"The crowd" is really what I have aimed at polemically, and that I have learned from Socrates. I want to make men aware so that they do not waste and squander their lives. The aristocrats take for granted that there is always a whole mass of men who go to waste. But they remain silent about it, live secluded, and act as if these many, many human beings did not exist at all. This is the wickedness of the aristocrats' exclusiveness — that in order to have an easy life themselves they do not even make people aware.
That is not what I want. I want to make the crowd aware of their own ruin, and if they are unwilling to respond to the good, then I will constrain them with evil. Understand me — or do not misunderstand me. I do not intend to strike them (alas, one cannot strike the crowd) — no, I will constrain them to strike me. Thus I will still be constraining them with evil. For if they strike me first — they will surely become aware — and if they kill me — then they will become unconditionally aware, and I will have won absolute victory. In that respect my constitution is thoroughly dialectical. Already there are many who say, "What does anyone care about Magister Kierkegaard? I'll show him." Ah, but showing me that they do not care about me or taking the trouble to get me to realise that they do not care about me is still dependence. It will work out just that way if one simply has enough ataraxy. They show me respect precisely by showing me that they do not respect me.

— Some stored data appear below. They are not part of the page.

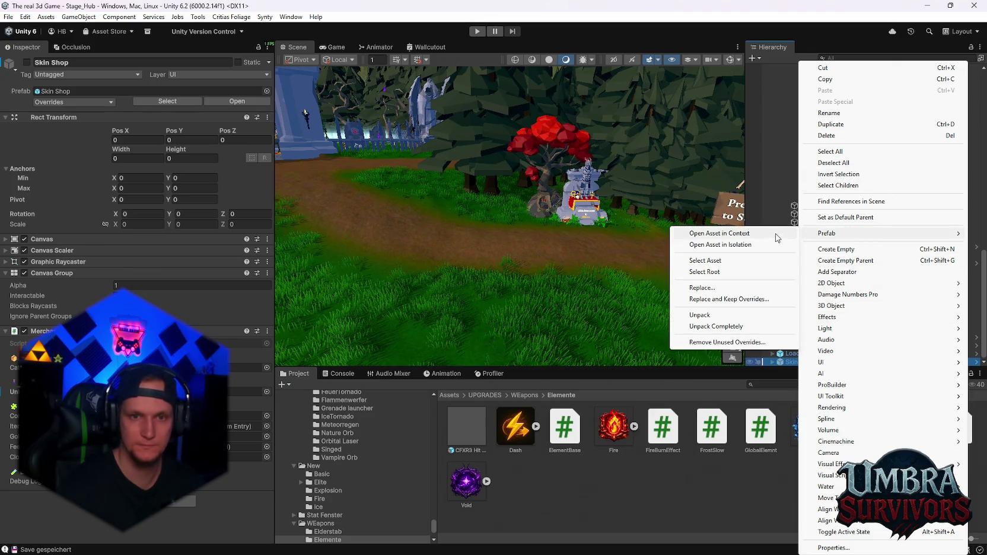
click(734, 245)
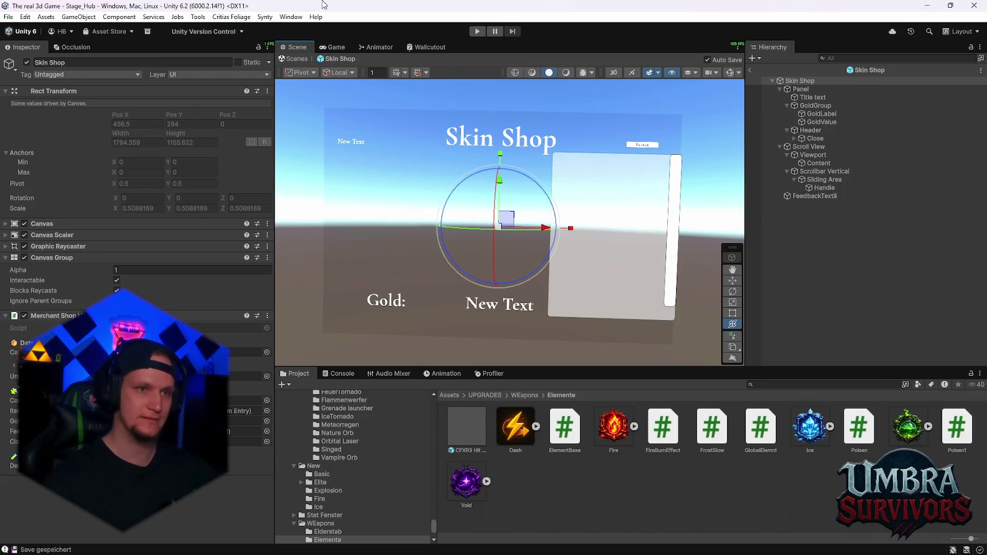
Step: Select the Skin Shop root object and exit its Prefab Mode back to the hub level
click(751, 82)
click(749, 69)
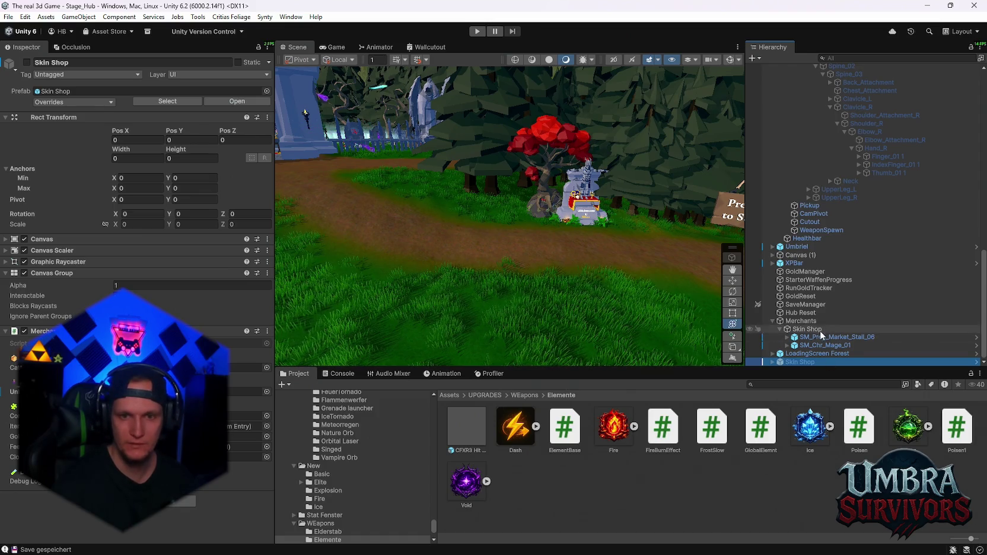
Step: Browse the Project folder tree to PLAYER/Skin/FireMage to list the fire ring effect, materials and FireMage prefab
scroll(359, 498, up, 3)
scroll(368, 497, up, 10)
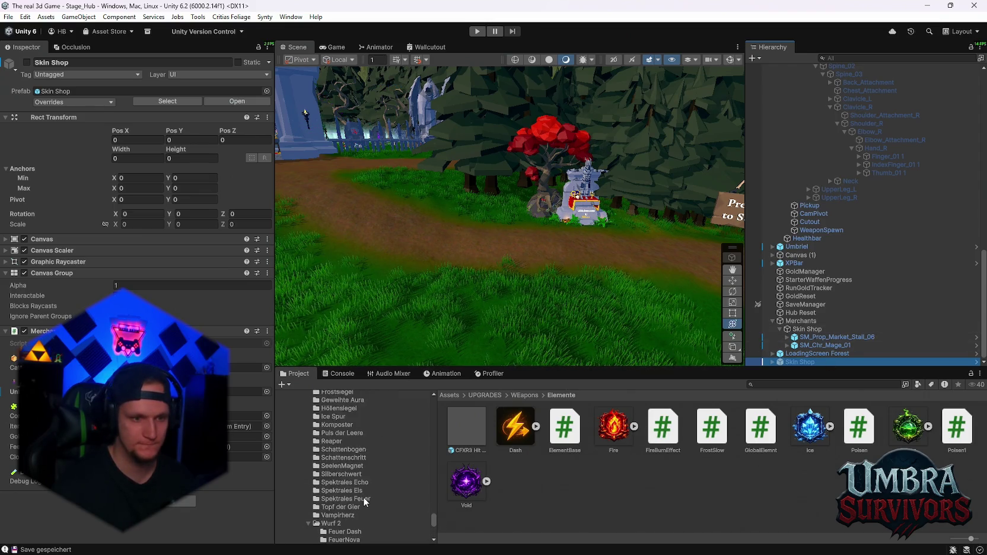
scroll(382, 497, up, 5)
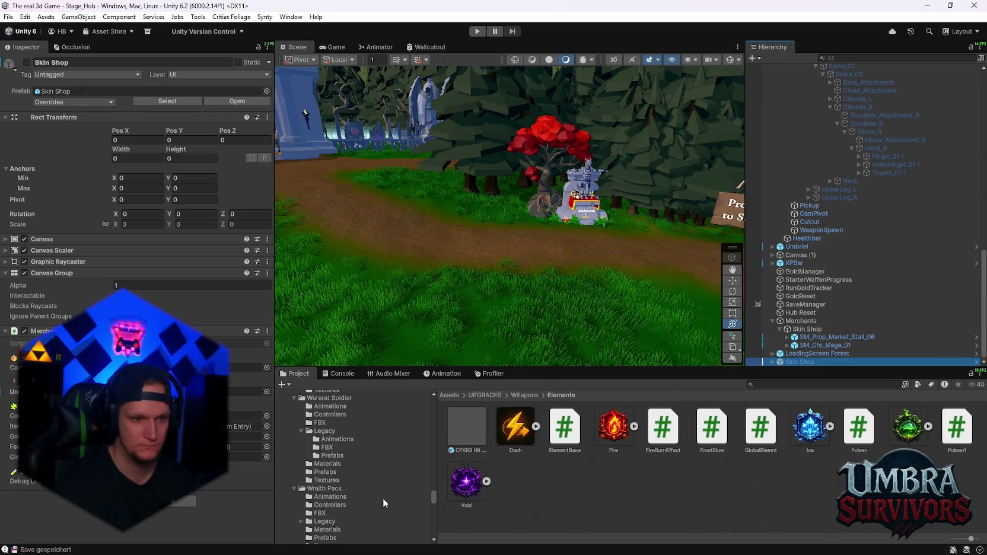
scroll(353, 486, up, 8)
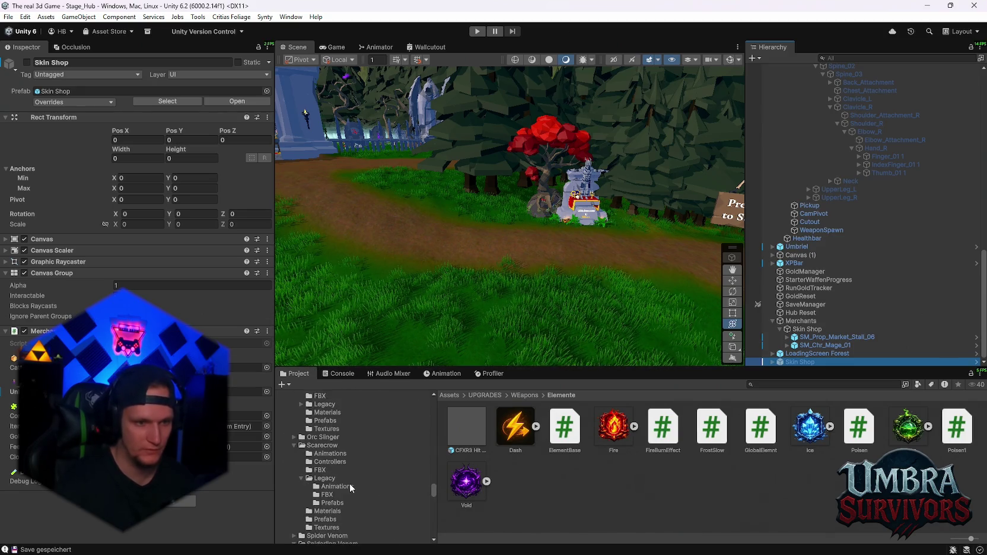
scroll(363, 496, up, 8)
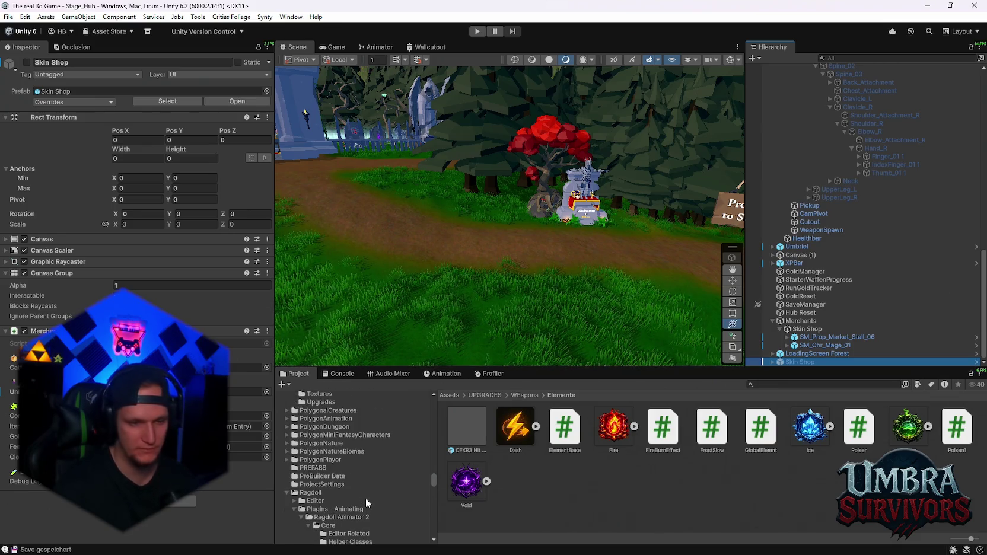
scroll(366, 498, down, 8)
scroll(369, 490, down, 3)
scroll(369, 490, down, 5)
scroll(367, 497, down, 5)
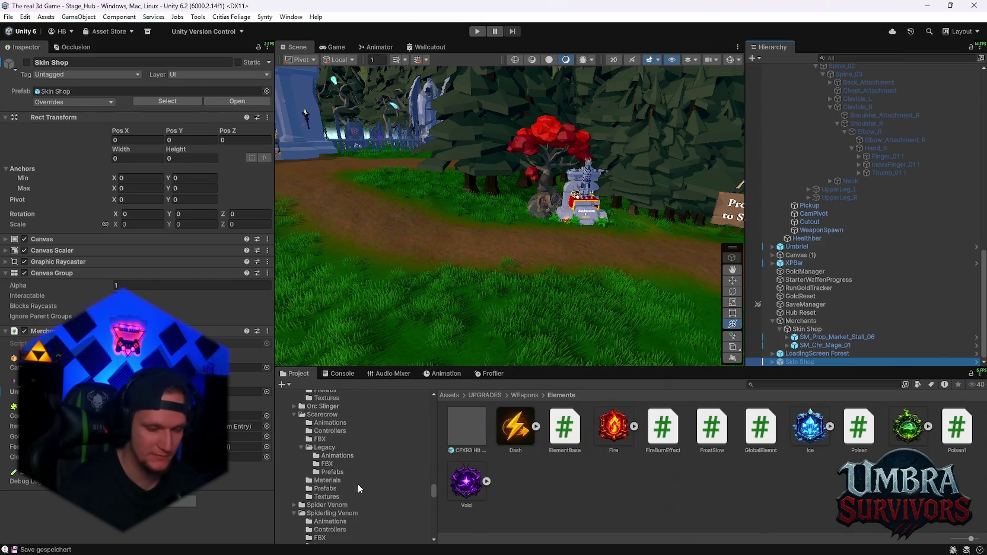
scroll(360, 498, down, 1)
scroll(376, 497, down, 1)
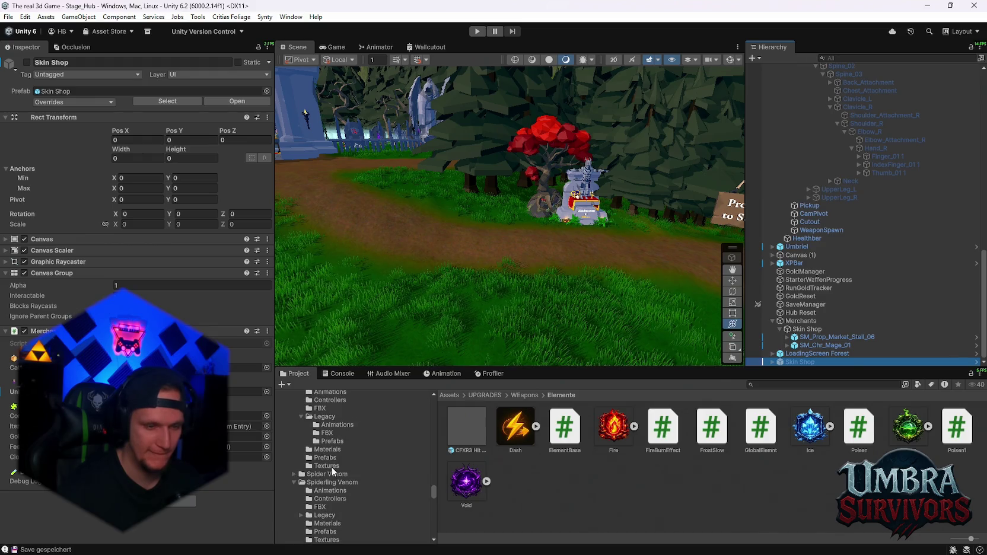
scroll(337, 468, up, 2)
scroll(344, 456, up, 3)
scroll(352, 465, up, 8)
scroll(347, 474, up, 10)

Men are not so corrupt that they actually desire evil, but they are blind and really do not know what they are doing. Everything centers on drawing them out into the area of decision. A child can be somewhat unruly toward his father for a long time, but if the father can only get the child to make a real attack, the child is far closer to being saved. The revolt of the "masses" is victorious if we step aside for it so that it never comes to know what it is doing. The crowd is not essentially reflective; therefore, if it puts a man to death, it is eo ipso brought to a stop, becomes aware, and deliberates.
The reformer who, as they say, fights a power (a pope, an emperor, in short, an individual man) has to bring about the downfall of the mighty one; but he who with justice alone confronts "the crowd", from which comes all corruption, must see to it that he himself falls.